- [Tarefa pedida]:
Verifique se as afirmações abaixo estão de acordo com o texto sobre a Bienal de Veneza. Para cada uma, responda sim ou não e copie sem mudanças as palavras do texto que decidem a resposta.
1. A Bienal de Arte de Veneza fica em cartaz até 24 de novembro.
2. Manauara Clandestina tem três trabalhos expostos na Bienal.
3. A mostra conta com um orçamento de 19 milhões de euros.
╭─ Texto da página
O cenário é o La Mascotte, tradicional restaurante de frutos do mar em Montmartre, na capital parisiense. Sentada numa das mesas da varanda, usando a tela do celular como espelho, a artista Manauara Clandestina ajeitava o cabelo quando o garçom, abrindo uma garrafa de vinho branco, comentou: “vous êtes très belle, madame!” (“a senhora é muito bonita”). Em seguida, enchendo de vinho o copo do advogado Bernardo Bessa, marido de Manauara, o atendente fez uma reverência com a cabeça e disse “Monsieur” (senhor), indicando que Bernardo deveria experimentar a bebida. Apenas depois que o único homem à mesa provou e aprovou o vinho, Manauara e esta jornalista foram servidas.
Manauara Clandestina e o marido fizeram uma viagem pela Europa em meados de abril, tendo como ponto de partida as festividades de pré-abertura da Bienal de Arte de Veneza, em cartaz até 24 de novembro, onde a artista tem dois trabalhos expostos. Pela primeira vez em 129 anos de história, a Bienal tem à frente um latino-americano, o carioca Adriano Pedrosa, curador-chefe do Museu de Arte de São Paulo, que elegeu artistas à margem do mercado internacional, seja por questões de nacionalidade, raça ou gênero, como figuras de destaque do evento.
Batizada Stranieri Ovunque – Strangers Everywhere (expressão em italiano e em inglês que, traduzida significa Estrangeiros por Toda Parte), a megaexposição destaca talentos emergentes, como Manauara Clandestina, mas também nomes consagrados nunca convidados a expor em Veneza, caso da mexicana Frida Kahlo (1907-1954). A maior edição já realizada da mostra, com orçamento de 19 milhões de euros, se organiza em torno de temas que estão longe de ser novidade na cena contemporânea, como decolonialismo, migração, alteridade, mas que sob o olhar de Pedrosa apresentam novas perspectivas.
Numa Itália governada por uma primeira-ministra de extrema direita, Giorgia Meloni, contrária ao casamento homoafetivo e que combate com mão firme a entrada de imigrantes no país, o curador põe em primeiro plano criações de artistas provenientes da América Latina, África, Ásia e do mundo árabe. Objetos comumente qualificados como artesanato – cerâmicas, tricôs, crochês, patchworks e bordados – são tratados com o mesmo respeito e reverência que as obras canônicas sempre receberam.
╰─
╭─ Linhas fornecidas
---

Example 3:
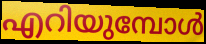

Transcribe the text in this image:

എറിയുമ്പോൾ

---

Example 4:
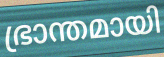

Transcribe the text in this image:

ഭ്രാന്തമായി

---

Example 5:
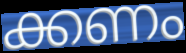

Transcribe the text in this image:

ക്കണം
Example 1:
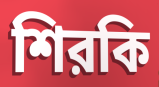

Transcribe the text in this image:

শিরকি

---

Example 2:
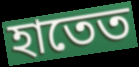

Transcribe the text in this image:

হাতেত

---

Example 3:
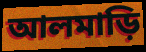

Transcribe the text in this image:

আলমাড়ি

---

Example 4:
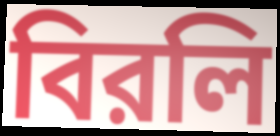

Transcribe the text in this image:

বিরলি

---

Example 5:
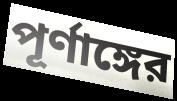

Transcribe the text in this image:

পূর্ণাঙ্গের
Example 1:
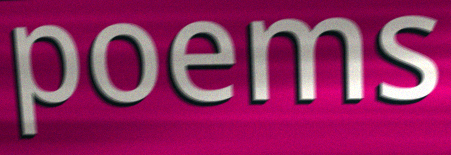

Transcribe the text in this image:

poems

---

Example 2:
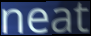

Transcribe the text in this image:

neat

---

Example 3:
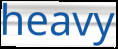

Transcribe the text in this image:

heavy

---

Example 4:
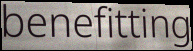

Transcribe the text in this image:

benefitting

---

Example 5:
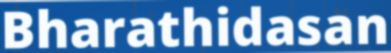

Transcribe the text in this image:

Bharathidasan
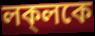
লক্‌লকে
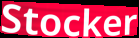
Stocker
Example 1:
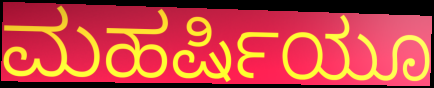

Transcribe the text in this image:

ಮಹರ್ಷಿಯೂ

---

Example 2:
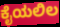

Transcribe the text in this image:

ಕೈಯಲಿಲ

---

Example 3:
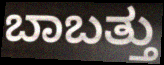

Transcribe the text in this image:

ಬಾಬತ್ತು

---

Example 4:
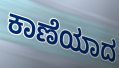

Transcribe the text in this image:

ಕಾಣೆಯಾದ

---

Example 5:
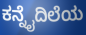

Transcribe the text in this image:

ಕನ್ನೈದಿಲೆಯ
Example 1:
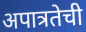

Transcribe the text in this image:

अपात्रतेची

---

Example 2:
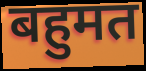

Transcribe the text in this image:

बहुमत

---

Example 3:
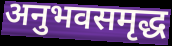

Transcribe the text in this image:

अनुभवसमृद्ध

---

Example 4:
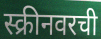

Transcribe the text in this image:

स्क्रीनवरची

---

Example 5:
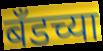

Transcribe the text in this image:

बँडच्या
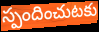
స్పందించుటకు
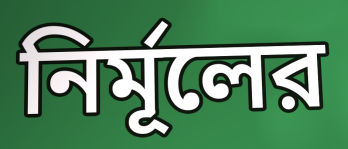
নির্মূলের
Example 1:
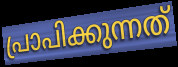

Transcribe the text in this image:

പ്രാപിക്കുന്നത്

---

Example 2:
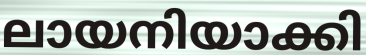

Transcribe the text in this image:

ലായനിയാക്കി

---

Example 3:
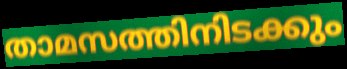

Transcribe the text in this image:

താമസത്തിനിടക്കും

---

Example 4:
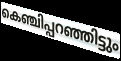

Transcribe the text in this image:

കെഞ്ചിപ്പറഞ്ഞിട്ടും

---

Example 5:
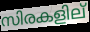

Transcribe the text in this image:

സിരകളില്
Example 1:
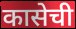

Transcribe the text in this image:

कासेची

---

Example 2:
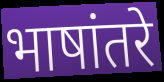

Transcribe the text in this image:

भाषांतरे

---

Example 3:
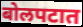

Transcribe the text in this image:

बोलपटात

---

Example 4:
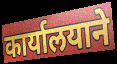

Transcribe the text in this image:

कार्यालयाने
╰─
╭─ Linhas fornecidas
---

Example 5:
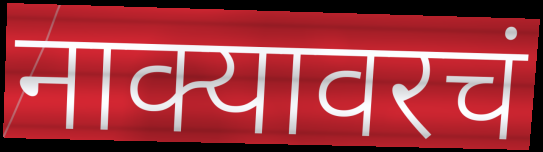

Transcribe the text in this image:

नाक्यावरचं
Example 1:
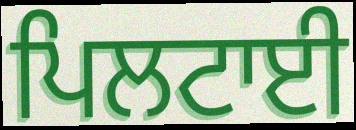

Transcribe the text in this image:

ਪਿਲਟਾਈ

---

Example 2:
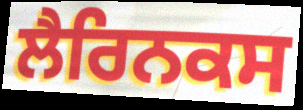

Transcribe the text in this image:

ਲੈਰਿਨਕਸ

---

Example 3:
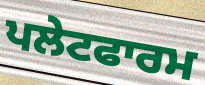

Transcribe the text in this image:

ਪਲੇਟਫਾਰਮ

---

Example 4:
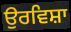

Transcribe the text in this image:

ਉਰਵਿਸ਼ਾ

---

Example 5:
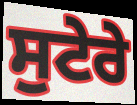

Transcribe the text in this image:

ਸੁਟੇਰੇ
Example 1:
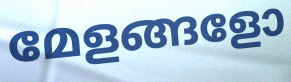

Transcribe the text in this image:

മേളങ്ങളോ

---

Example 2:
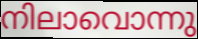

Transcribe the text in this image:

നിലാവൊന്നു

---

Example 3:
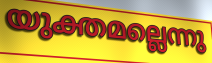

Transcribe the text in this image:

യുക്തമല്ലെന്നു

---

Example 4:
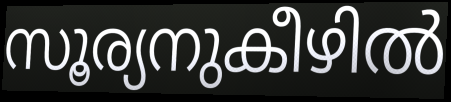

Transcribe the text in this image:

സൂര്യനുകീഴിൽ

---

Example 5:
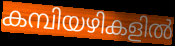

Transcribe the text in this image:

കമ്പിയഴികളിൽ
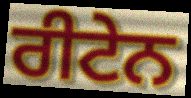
╰─
- [Resultado]:
1. Sim: “em cartaz até 24 de novembro”
2. Não: “onde a artista tem dois trabalhos expostos”
3. Sim: “com orçamento de 19 milhões de euros”